En quoi consistent les soins de réhabilitation? Silence. Quels soins prodigue-t-il? «Rien, finit-il par lâcher, nous ne sommes plus payés depuis sept ans. Je loue les anciennes chambres d’hôpital pour payer mon salaire et celui de mes collaborateurs. Les caisses sont vides.» Les malades ne reçoivent plus de soins, seuls les médicaments contre le cancer, onéreux, leur sont payés. Mais aucun registre ne recense tous cas de cancers pouvant résulter de la radioactivité, concède Alexandre Mostepan: «On ne peut pas tout imputer à Tchernobyl, certains ont été contaminés et ne développent pas de cancer. En transportant les corps des patients les plus irradiés, au lendemain de la catastrophe, j’ai absorbé des quantités de radiations, 37 Röntgen, mais je me porte presque bien.»

La radioactivité mettra des milliers d’années à disparaître. Des milliers de personnes sont contaminées chaque année, la plupart, sans même le savoir. Mais les autorités nient l’ampleur et la gravité du phénomène. Bazar fait partie de la zone II, considérée comme polluée et dangereuse pour l’homme. Pourtant, le maire de la localité encourage le repeuplement de sa municipalité: «Nous avons des centaines de maisons vides qui ne demandent qu’à être retapées. Je propose des loyers à prix imbattable. Seule contrepartie, les travaux de rénovation sont à la charge des locataires.»

Evgueni et Olga font partie des nouveaux arrivants, réfugiés en raison de la guerre, ils bénéficient d’une petite villa pour 6 francs par année. Est-ce légal? Pour le maire, oui. En revanche, à Kiev, le chef de la zone d’exclusion n’a pas d’avis. Il ne sait pas exactement où sont les frontières de la zone dont il a le contrôle, ni les limites de la zone contaminée.

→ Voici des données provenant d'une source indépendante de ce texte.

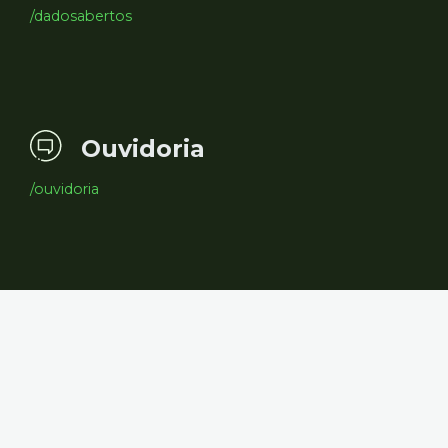
/dadosabertos
Ouvidoria
/ouvidoria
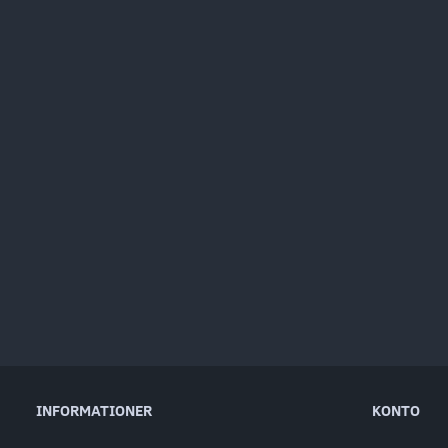
INFORMATIONER
KONTO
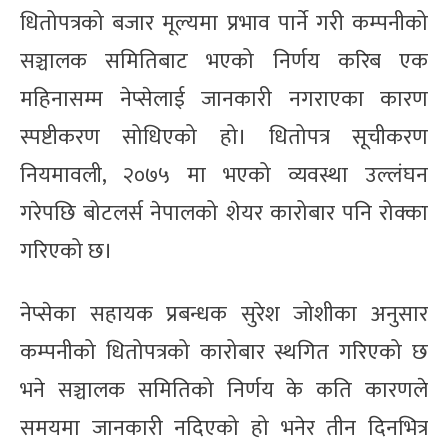
धितोपत्रको बजार मूल्यमा प्रभाव पार्ने गरी कम्पनीको
सञ्चालक समितिबाट भएको निर्णय करिब एक
महिनासम्म नेप्सेलाई जानकारी नगराएका कारण
स्पष्टीकरण सोधिएको हो। धितोपत्र सूचीकरण
नियमावली, २०७५ मा भएको व्यवस्था उल्लंघन
गरेपछि बोटलर्स नेपालको शेयर कारोबार पनि रोक्का
गरिएको छ।
नेप्सेका सहायक प्रबन्धक सुरेश जोशीका अनुसार
कम्पनीको धितोपत्रको कारोबार स्थगित गरिएको छ
भने सञ्चालक समितिको निर्णय के कति कारणले
समयमा जानकारी नदिएको हो भनेर तीन दिनभित्र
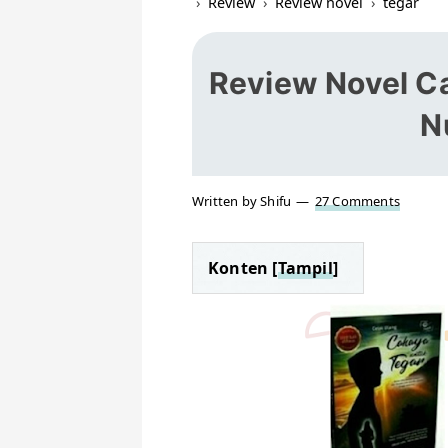
›
Review
›
Review novel
›
tegar
Review Novel C
N
Written by Shifu
27 Comments
Konten [
Tampil
]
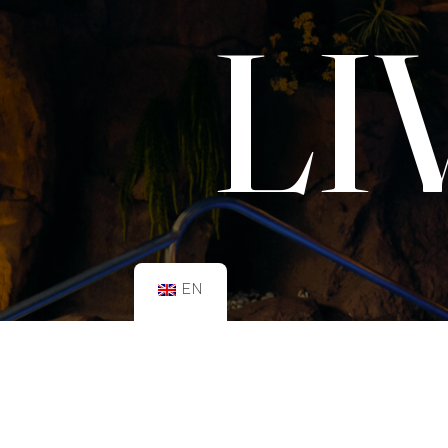
LI
EN
SCHEDULE:
GYM
Mon–Fri: 08:00h – 21:00h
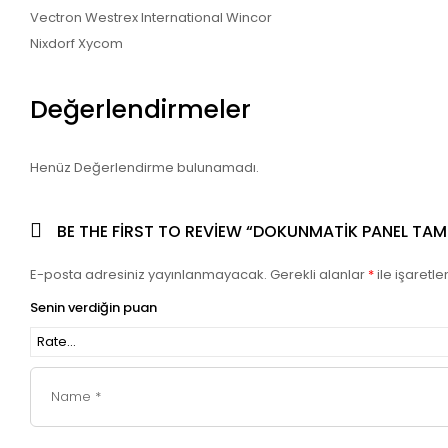
Vectron Westrex International Wincor
Nixdorf Xycom
Değerlendirmeler
Henüz Değerlendirme bulunamadı.
BE THE FIRST TO REVIEW “DOKUNMATIK PANEL TAMI
E-posta adresiniz yayınlanmayacak.
Gerekli alanlar
*
ile işaretle
Senin verdiğin puan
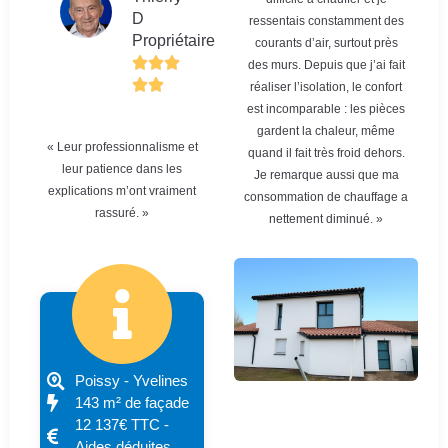
D
ressentais constamment des
Propriétaire
courants d’air, surtout près
des murs. Depuis que j’ai fait
réaliser l’isolation, le confort
est incomparable : les pièces
gardent la chaleur, même
« Leur professionnalisme et
quand il fait très froid dehors.
leur patience dans les
Je remarque aussi que ma
explications m’ont vraiment
consommation de chauffage a
rassuré. »
nettement diminué. »
Poissy - Yvelines
143 m² de façade
12 137€ TTC -
Aides déduites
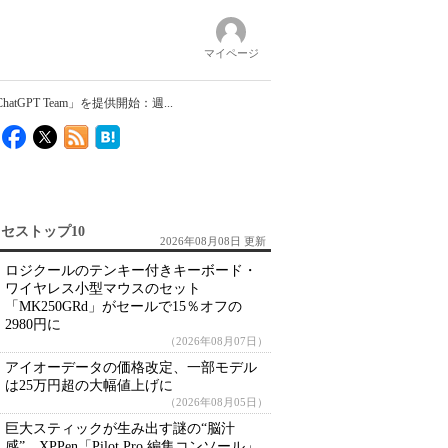
マイページ
PT Team」を提供開始：週...
セストップ10
2026年08月08日 更新
ロジクールのテンキー付きキーボード・
ワイヤレス小型マウスのセット
「MK250GRd」がセールで15％オフの
2980円に
（2026年08月07日）
アイオーデータの価格改定、一部モデル
は25万円超の大幅値上げに
（2026年08月05日）
巨大スティックが生み出す謎の“脳汁
感” XPPen「Pilot Pro 編集コンソール」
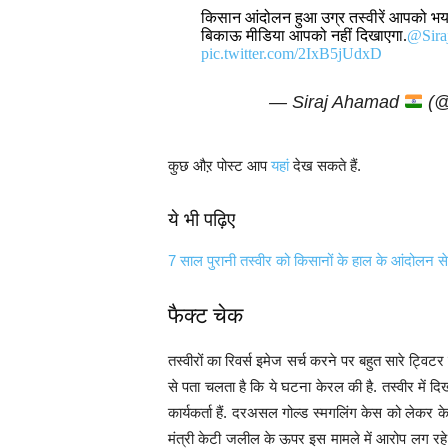
किसान आंदोलन हुआ उग्र तस्वीरें आपको भयभ
बिकाऊ मीडिया आपको नहीं दिखाएगा.
@Sira
pic.twitter.com/2IxB5jUdxD
— Siraj Ahamad
(@
कुछ औऱ पोस्ट आप
यहां
देख सकते हैं.
ये भी पढ़िए
7 साल पुरानी तस्वीर को किसानों के हाल के आंदोलन 
फैक्ट चेक
तस्वीरों का रिवर्स इमेज सर्च करने पर बहुत सारे ट्विटर 
से पता चलता है कि ये घटना केरल की है. तस्वीर में दिख
कार्यकर्ता हैं. दरअसल गोल्ड स्मगलिंग केस को लेकर 
मंत्री केटी जलील के ऊपर इस मामले में आरोप लग रहे हैं.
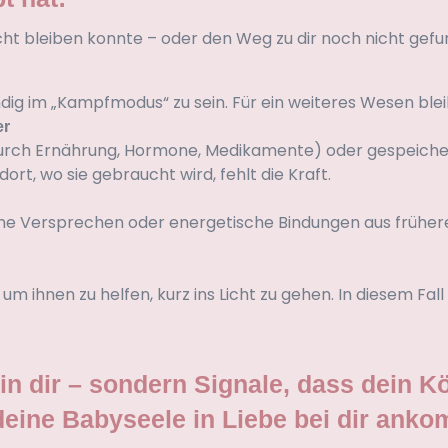
cht bleiben konnte – oder den Weg zu dir noch nicht gefu
ndig im „Kampfmodus“ zu sein. Für ein weiteres Wesen blei
er
 B. durch Ernährung, Hormone, Medikamente) oder gespeich
, wo sie gebraucht wird, fehlt die Kraft.
ne Versprechen oder energetische Bindungen aus früher
hnen zu helfen, kurz ins Licht zu gehen. In diesem Fall bl
 in dir – sondern Signale, dass dein 
 deine Babyseele in Liebe bei dir ank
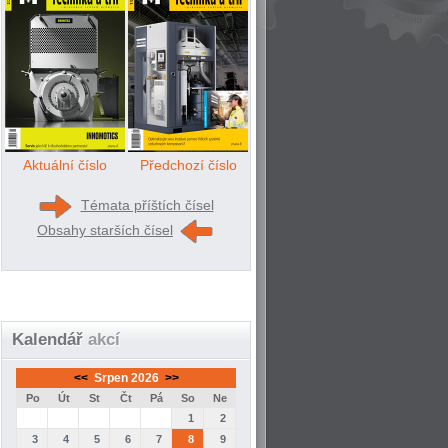
Aktuální číslo
Předchozí číslo
Témata příštích čísel
Obsahy starších čísel
Kalendář
akcí
<<
Srpen 2026
>>
Po
Út
St
Čt
Pá
So
Ne
1
2
3
4
5
6
7
8
9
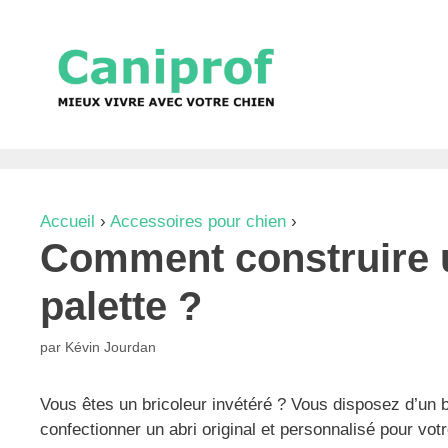
Aller
au
contenu
Accueil
›
Accessoires pour chien
›
Comment construir
Comment construire u
palette ?
par
Kévin Jourdan
Vous êtes un bricoleur invétéré ? Vous disposez d’un 
confectionner un abri original et personnalisé pour vot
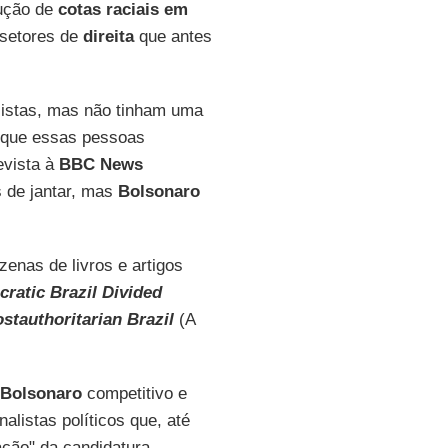
dução de
cotas raciais em
e setores de
direita
que antes
istas, mas não tinham uma
o que essas pessoas
evista à
BBC News
 de jantar, mas
Bolsonaro
enas de livros e artigos
ratic Brazil Divided
ostauthoritarian Brazil
(A
Bolsonaro
competitivo e
listas políticos que, até
ção" da candidatura.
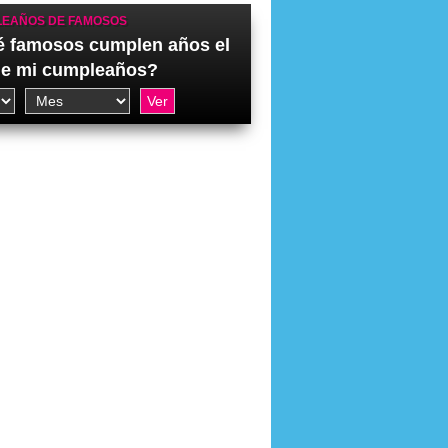
EAÑOS DE FAMOSOS
 famosos cumplen años el
de mi cumpleaños?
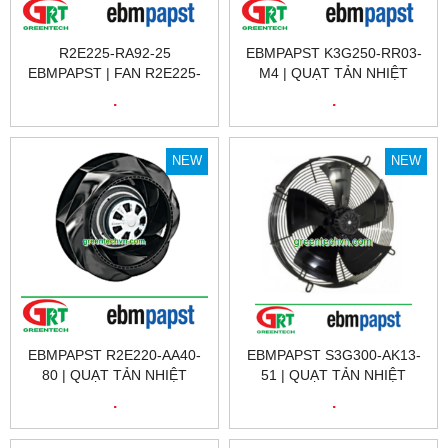
R2E225-RA92-25
EBMPAPST K3G250-RR03-
EBMPAPST | FAN R2E225-
M4 | QUẠT TẢN NHIỆT
RA92-25 EBMPAPST | QUẠT
EBMPAPST K3G250-RR03-
.
.
TẢN NHIỆT R2E225-RA92-
M4 | FAN EBMPAPST
25 EBMPAPST
K3G250-RR03-M4
EBMPAPST VIỆT NAM
NEW
NEW
EBMPAPST R2E220-AA40-
EBMPAPST S3G300-AK13-
80 | QUẠT TẢN NHIỆT
51 | QUẠT TẢN NHIỆT
EBMPAPST R2E220-AA40-
EBMPAPST S3G300-AK13-
.
.
80 | FAN EBMPAPST
51 | FAN EBMPAPST
R2E220-AA40-80
S3G300-AK13-51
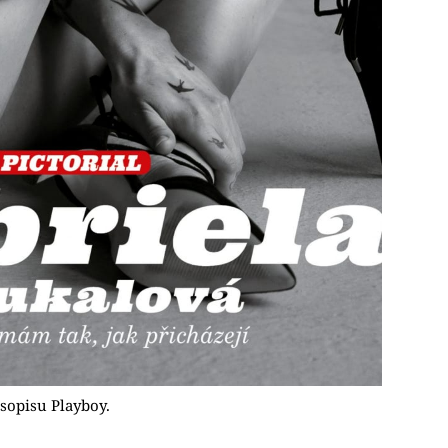
sopisu Playboy.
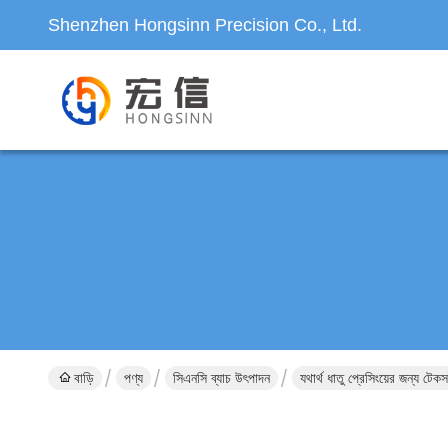
Shenzhen Hongsinn Precision Co., Ltd.
বাড়ি
পণ্য
সিএনসি ব্যাচ উৎপাদন
যথার্থ ধাতু প্রেসিংয়ের জন্য টে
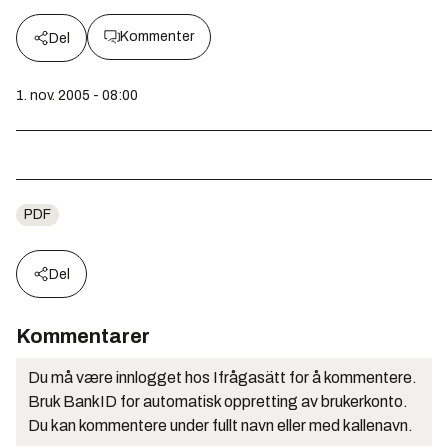
Kommenter
Del
1. nov. 2005 - 08:00
PDF
Del
Kommentarer
Du må være innlogget hos Ifrågasätt for å kommentere.
Bruk BankID for automatisk oppretting av brukerkonto.
Du kan kommentere under fullt navn eller med kallenavn.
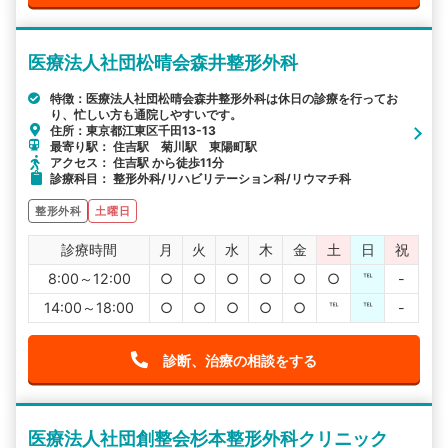
医療法人社団松晴会森井整形外科
特徴：医療法人社団松晴会森井整形外科は休日の診療を行ってお
り、忙しい方も通院しやすいです。
住所：東京都江東区千田13-13
最寄り駅： 住吉駅 菊川駅 東陽町駅
アクセス： 住吉駅 から徒歩11分
診療科目： 整形外科/リハビリテーション科/リウマチ科
整形外科
土曜日
診療時間
月
火
水
木
金
土
日
祝
8:00～12:00
○
○
○
○
○
○
℡
-
14:00～18:00
○
○
○
○
○
℡
℡
-
診断、治療の相談をする
医療法人社団創整会杉本整形外科クリニック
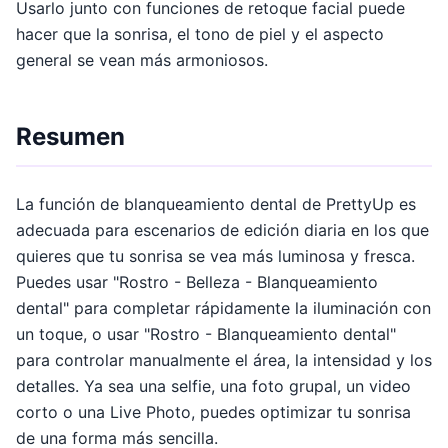
Usarlo junto con funciones de retoque facial puede
hacer que la sonrisa, el tono de piel y el aspecto
general se vean más armoniosos.
Resumen
La función de blanqueamiento dental de PrettyUp es
adecuada para escenarios de edición diaria en los que
quieres que tu sonrisa se vea más luminosa y fresca.
Puedes usar "Rostro - Belleza - Blanqueamiento
dental" para completar rápidamente la iluminación con
un toque, o usar "Rostro - Blanqueamiento dental"
para controlar manualmente el área, la intensidad y los
detalles. Ya sea una selfie, una foto grupal, un video
corto o una Live Photo, puedes optimizar tu sonrisa
de una forma más sencilla.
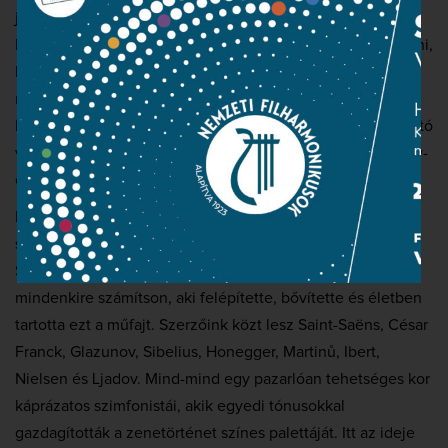
jelentőségű zenei műfajt fogunk körbejárni: a szimfonikus
költeményt. Ám nem a híres darabokat fogjuk megvizsgálni,
hanem olyan szerzők itthon nem játszott műveit, akiknek
minden egyes hangjuk meglepetést tartogat. Hol stílusuk,
hol mondanivalójuk által, hol zenei gondolataik előremutató
voltával vagy épp a magányos zeneszerzői keresgélés egy-
egy meghökkentő végeredménye miatt.
Minden hagyományosan „nagy” szerzőt kihagyunk a
szimfonikus költemények alkotóinak végtelen sorából.
Senki ne számítson Lisztre, Richard Straussra, ám
mindenkire számítson, aki felépítette, bővítette és életben
tartotta ezt a műfajt. Szerzőink közt lesz Saint-Saëns, César
Franck, Glazunov, Sibelius, Honegger, Martinů, Ibert,
Nielsen és Ljadov. Mind-mind egy pazarlóan tehetséges kor
káprázatos szimfonistái, akik egyedi tónusokkal
gazdagították a zenetörténet színes palettáját. Itt az ideje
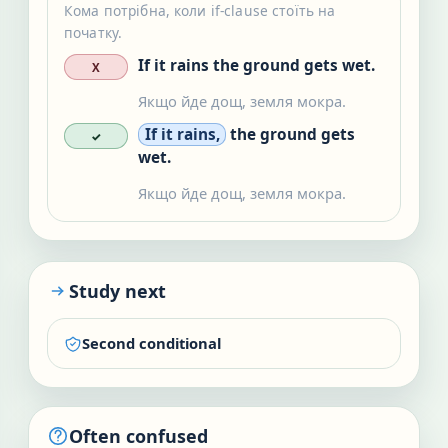
Кома потрібна, коли if-clause стоїть на
початку.
If it rains the ground gets wet.
X
Якщо йде дощ, земля мокра.
If it rains,
the ground gets
✓
wet.
Якщо йде дощ, земля мокра.
Study next
Second conditional
Often confused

«La contamination en Suisse n’a pas disparu»

Le nuage radioactif a atteint la Suisse le 30 avril 1986, quatre jours après le début de l’incendie à Tchernobyl. C’est au Tessin, où il pleuvait, que la contamination est la plus forte. Florian Kasser, de Greenpeace Suisse, insiste sur la persistance de la radioactivité.

Le Temps: Y a-t-il encore des régions contaminées en Suisse?

Florian Kasser: Dans les semaines qui suivent l’accident, la pollution du sol au césium 137 a nécessité des mesures sanitaires de précaution. On retrouve encore ici ou là des taux excessifs de radioactivité. Régulièrement des sangliers abattus par des chasseurs au Tessin ont été déclarés impropres à la consommation après que le Laboratoire cantonal a découvert des concentrations trop élevées de césium 137.

– Y a-t-il un risque pour la santé?

– Il est quasiment impossible de démontrer un lien de cause à effet entre la radiation et l’apparition d’un cancer. Cependant, les risques augmentent avec les radiations.

– Quelles ont été les conséquences politiques de Tchernobyl?

– Il y a eu une prise de conscience dans la population quant aux risques du nucléaire mais pas au sein des autorités. Pour cela, il a fallu attendre la tragédie de Fukushima.